7. Okkervil River – “Calling And Not Calling My Ex”
This story named for a muddy little stream in St. Petersburg, written by Leo Tolstoy‘s great-grand-niece Tatyana Tolstaya, follows a fan obsessed with an obscure singer – a singer that can’t possibly live up to expectation and fantasy. Both the story and the band often examine how art lives outside, and without the creator of the art.

8. Tilly And The Wall – “Bad Education”
A mouse with big dreams of overcoming the obstacular, titular wall taught the band that a lack of a drummer should never stand in the way of rocking out. Whether the solution is burrowing or tap-dancing, free thinking always wins.

9. Nick Cave & The Bad Seeds – “The Weeping Song
We love Nick Cave so much that we even covered “The Weeping Song” on our debut album. When The Birthday Party (a little foreshadowing here) came to a halt, Mr. Cave looked no further than the title of a late work of his former band – a name borrowed from William March’s 1954 novel, The Bad Seed. Early in the age of juvenile delinquency, the novel’s exploration of nature vs. nurture in the evil behaviors of a young girl made a fine banner for the dark and stark tales of death and doom that the band would come to present.

10. My Chemical Romance – Welcome To The Black Parade
Ecstasy: Three Tales of Chemical Romance, a collection of three novellas by Irvine Welsh, tells tales of a necrophiliac, a victim of an ill-marketed drug that caused birth defects, and those toeing the line between drug-induced euphoria and destruction. The oft-underappreciated (by the serious lot anyway) New Jersey “mallrat” band often tells complex tales with layered production and obtuse tonal underscoring.

11. Mott The Hoople – “All The Way From Memphis”
The tale of a misfit who joins a freak circus is pretty much the same story expressed in ATWFM’s musician-who-forgets-his-guitar tale. If for nothing else, the band deserves their place in musical history for the amazing shove singer Ian Hunter gives to Ariel Bender around 1:30 in this live performance of the song.

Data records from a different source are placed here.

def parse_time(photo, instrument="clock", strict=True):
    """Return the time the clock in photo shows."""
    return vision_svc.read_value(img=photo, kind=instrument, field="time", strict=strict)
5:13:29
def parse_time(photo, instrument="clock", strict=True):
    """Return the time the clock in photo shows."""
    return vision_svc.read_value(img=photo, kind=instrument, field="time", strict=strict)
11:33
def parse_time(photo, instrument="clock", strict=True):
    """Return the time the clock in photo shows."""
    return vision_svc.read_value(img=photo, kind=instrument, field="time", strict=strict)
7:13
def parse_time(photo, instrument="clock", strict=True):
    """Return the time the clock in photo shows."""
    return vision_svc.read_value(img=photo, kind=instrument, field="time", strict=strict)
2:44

12. Art Of Noise – “Born On A Sunday”
The Art of Noises (L’arte dei Rumori) by Luigi Russolo is a 1913 letter to friend and Futurist composer Francesco Balilla Pratella. Russolo argues that the human ear has become so used to the noise of the urban industrial world that traditional music composition methods are no longer valid. Russolo proposes that technology will allow futurist musicians to “substitute for the limited variety of timbres that the orchestra possesses today the infinite variety of timbres in noises, reproduced with appropriate mechanisms.” Not a bad name for an avante-pop band.

13. The Fall – “The Man Whose Head Expanded”
Camus’ confessions of a Parisian lawyer are an exploration of a Biblical fall from grace into a life of amorality. The band, well, the same.

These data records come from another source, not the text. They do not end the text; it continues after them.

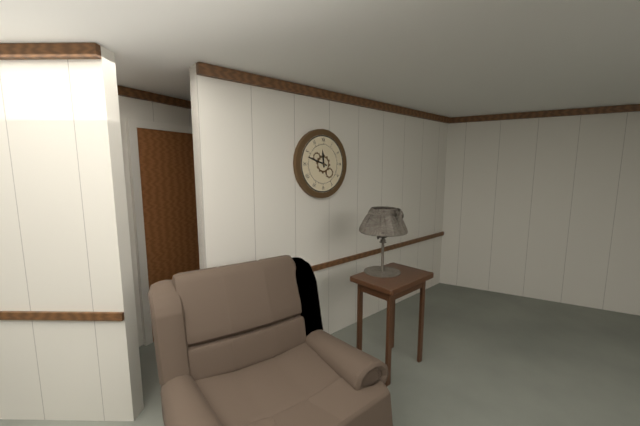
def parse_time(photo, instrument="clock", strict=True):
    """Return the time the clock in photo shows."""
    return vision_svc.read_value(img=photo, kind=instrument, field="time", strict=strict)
11:48
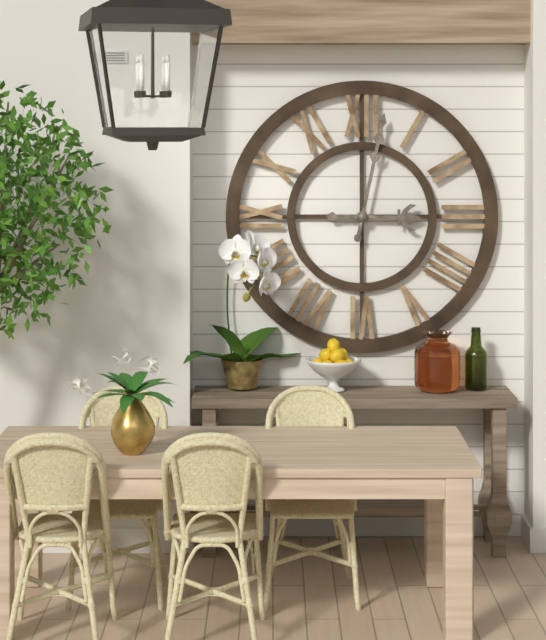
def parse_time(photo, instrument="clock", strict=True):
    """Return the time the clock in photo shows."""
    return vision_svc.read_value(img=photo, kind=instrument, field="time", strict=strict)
3:02
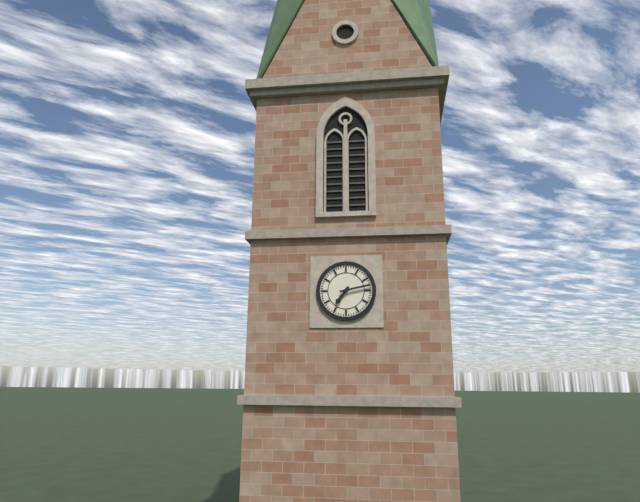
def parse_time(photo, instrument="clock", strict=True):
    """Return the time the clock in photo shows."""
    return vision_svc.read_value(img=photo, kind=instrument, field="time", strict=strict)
7:13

14. The Birthday Party – “Sonnys Burning”
A down on his luck man’s birthday party is turned into a nightmare after the arrival of two strangers. Impending doom and gloom were staples of The Birthday Party and Nick Cave’s subsequent Bad Seeds.

15. Genesis – “Invisible Touch” – 2007 Remastered Album Version
The most famous book ever. Where it all began. Genesis – not the most famous band ever…or the first one, but they are pretty good anyway.

The Michael J. Epstein Memorial Library is the world’s only male-fronted, all-female, librarian-attired, downtempo, indie, ensemble-pop act featuring intricately constructed, tongue-in-cheek tortuous songs with an emphasis on narrative. The band released their first album, Volume One, last May and have recently collaborated with BalletRox to create and perform a three-song indie rock ballet.